Saving Water in San Antonio
An example of a successful utility-implemented conservation program is the San Antonio Water System’s (SAWS) WaterSaver Hotel program. Following the success of a residential toilet replacement program, the utility moved on to the commercial sector. Tourism is San Antonio’s second largest industry, and the downtown area is rife with decades-old hotels, so a hotel water conservation program seemed like a logical choice.
The WaterSaver Hotel program existed for nearly five years, ending in 2014, and in that time approximately 200 qualifying hotels in the city replaced outdated fixtures with WaterSense-labeled products. Hotels that participated in the program can apply the WaterSaver Hotel moniker to their facilities.
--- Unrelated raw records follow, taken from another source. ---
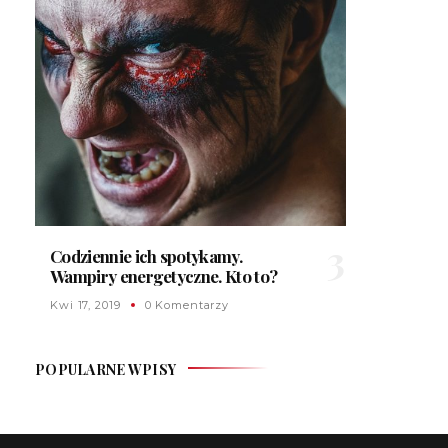
Codziennie ich spotykamy.
Wampiry energetyczne. Kto to?
Kwi 17, 2019
0 Komentarzy
POPULARNE WPISY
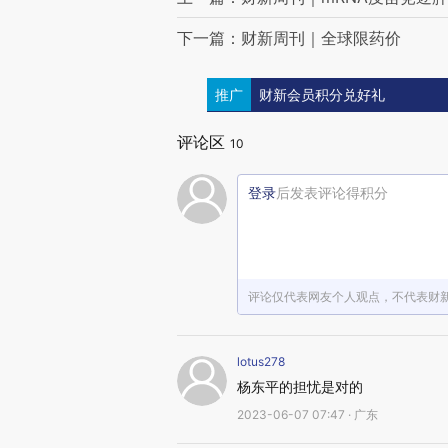
下一篇：财新周刊｜全球限药价
推广
财新会员积分兑好礼
评论区
10
登录
后发表评论得积分
评论仅代表网友个人观点，不代表财
lotus278
杨东平的担忧是对的
2023-06-07 07:47 · 广东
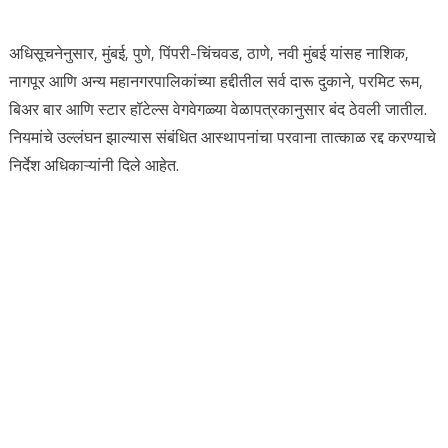
अधिसूचनेनुसार, मुंबई, पुणे, पिंपरी-चिंचवड, ठाणे, नवी मुंबई यांसह नाशिक,
नागपूर आणि अन्य महानगरपालिकांच्या हद्दीतील सर्व दारू दुकाने, परमिट रूम,
बिअर बार आणि स्टार हॉटेल्स वेगवेगळ्या वेळापत्रकानुसार बंद ठेवली जातील.
नियमांचे उल्लंघन झाल्यास संबंधित आस्थापनांचा परवाना तात्काळ रद्द करण्याचे
निर्देश अधिकाऱ्यांनी दिले आहेत.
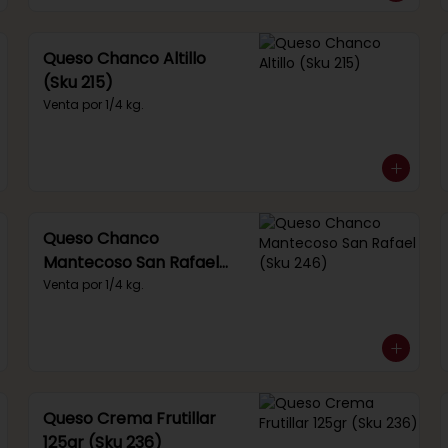
Queso Chanco Altillo
(Sku 215)
Venta por 1/4 kg.
Queso Chanco
Mantecoso San Rafael
(Sku 246)
Venta por 1/4 kg.
Queso Crema Frutillar
125gr (Sku 236)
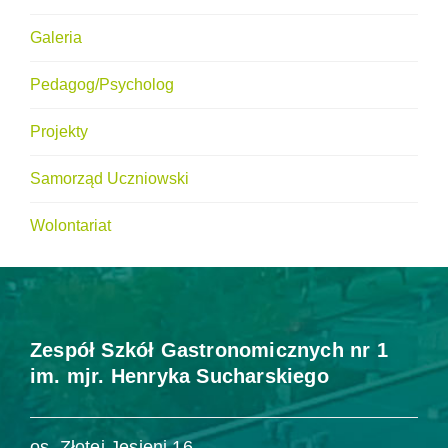
Galeria
Pedagog/Psycholog
Projekty
Samorząd Uczniowski
Wolontariat
Zespół Szkół Gastronomicznych nr 1
im. mjr. Henryka Sucharskiego
os. Złotej Jesieni 16,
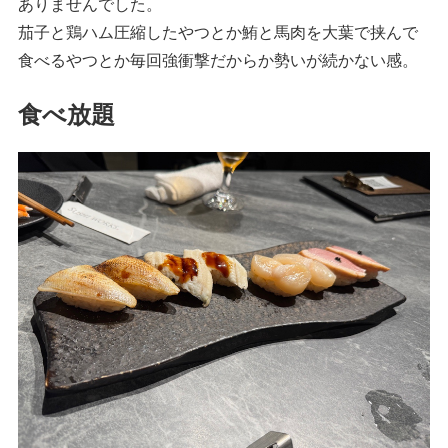
ありませんでした。
茄子と鶏ハム圧縮したやつとか鮪と馬肉を大葉で挟んで
食べるやつとか毎回強衝撃だからか勢いが続かない感。
食べ放題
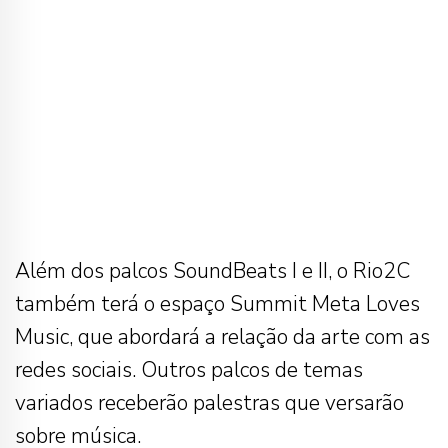
Além dos palcos SoundBeats I e II, o Rio2C
também terá o espaço Summit Meta Loves
Music, que abordará a relação da arte com as
redes sociais. Outros palcos de temas
variados receberão palestras que versarão
sobre música.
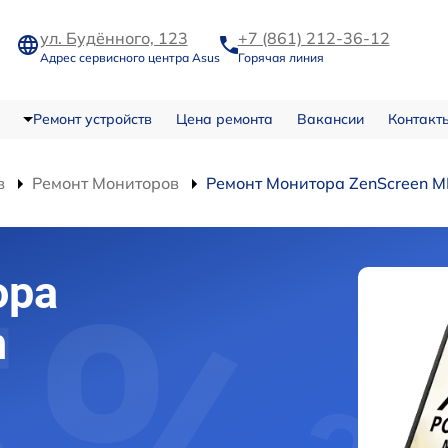
ул. Будённого, 123
+7 (861) 212-36-12
Адрес сервисного центра Asus
Горячая линия
Ремонт устройств
Цена ремонта
Вакансии
Контакт
в
Ремонт Мониторов
Ремонт Монитора ZenScreen
ора
n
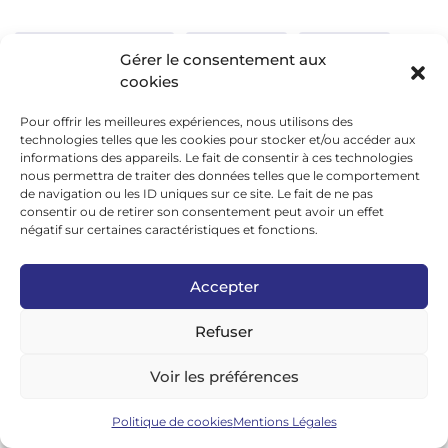
L'Actu Vélo, à vélo !
Decathlon
Shimano
Gérer le consentement aux
cookies
Schwalbe
Bosch
Moustache
Abus
Pour offrir les meilleures expériences, nous utilisons des
Tern
Thule
Nakamura
technologies telles que les cookies pour stocker et/ou accéder aux
informations des appareils. Le fait de consentir à ces technologies
nous permettra de traiter des données telles que le comportement
de navigation ou les ID uniques sur ce site. Le fait de ne pas
Réseaux sociaux
consentir ou de retirer son consentement peut avoir un effet
négatif sur certaines caractéristiques et fonctions.
google news
Accepter
facebook
Refuser
twitter
linkedin
Voir les préférences
youtube
Politique de cookies
Mentions Légales
instagram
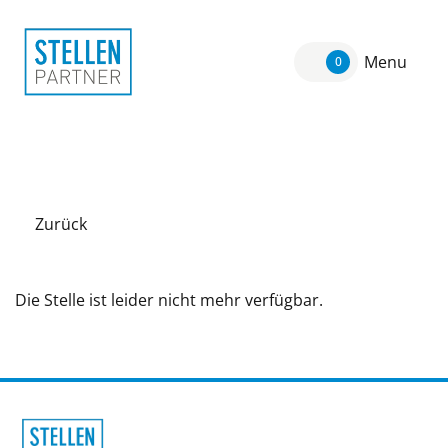
Menu
0
Zurück
Die Stelle ist leider nicht mehr verfügbar.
SAWS provided turnkey replacement of fixtures, including toilets, showerheads and faucet aerators, covering supply and installation costs. Facilities that replaced irrigation systems and laundry facilities received rebates based on projected savings.
“We were investing in a project that gained us water savings. We could then be more efficient with our system and have more customers on our system without actually purchasing additional water,” said Brandon Leister, conservation planner for SAWS. “That was the big benefit for us.”
The Hilton Palacio del Rio was the first to participate in the program. Built in 1968, the 470-room facility is the oldest luxury hotel downtown. In 2007, hotel management worked with SAWS to replace inefficient guest room fixtures, which accounted for approximately 30% of the facility’s water use.
Hotel guests frequently experienced clogged toilets, so hotel management was concerned about replacing the high-flow toilets with low-flow models. After testing the new toilets, however, the team decided to replace 525 5-gal-per-flush (gpf) toilets with 1.28-gpf WaterSense-labeled models. It also replaced 479 showerheads and 616 faucet aerators with more efficient models. These changes, combined with replacement of the hotel’s single-pass-cooled ice machines with air-cooled models, led to water savings of approximately 49%, or 26 million gal per year.
As an added bonus, the new toilets have larger trapways that reduce clogging. “Not only were they getting the water savings, they weren’t having a dedicated maintenance guy walking around for eight hours with a plunger in his hand,” Leister said.
For hotels looking to implement water conservation programs, O’Hare recommends first examining outdoor water use. “In some areas, outdoor water use can be as much as 50% of the overall water use for a commercial building,” she said. She recommended implementing weather-based irrigation controllers, soil moisture sensors or drip irrigation. “That’s a big bang for their buck if they have a large outdoor area.” Other key areas to examine include the heating and cooling systems, and guest room fixtures.
Managers concerned about conserving water at the expense of guest satisfaction should do extensive research before retrofitting technology, according to Leister. The replacement showerheads SAWS installed reduced output by 50%, but guests gave them higher ratings than older models.
Reaching out to local utilities also can be beneficial for hotels looking to conserve. According to Leister, these programs are valuable for both parties.
“I would advise hotel owners who are interested in doing this to find out if their local utility offers any incentives to change out the fixtures,” Leister said. “Typically it is a win-win for everyone. Water conservation is becoming a national issue that everyone is facing, and utilities are trying to figure out how to best manage the water that they have. A lot of times, conserved water is the cheapest source of water they can deal with.”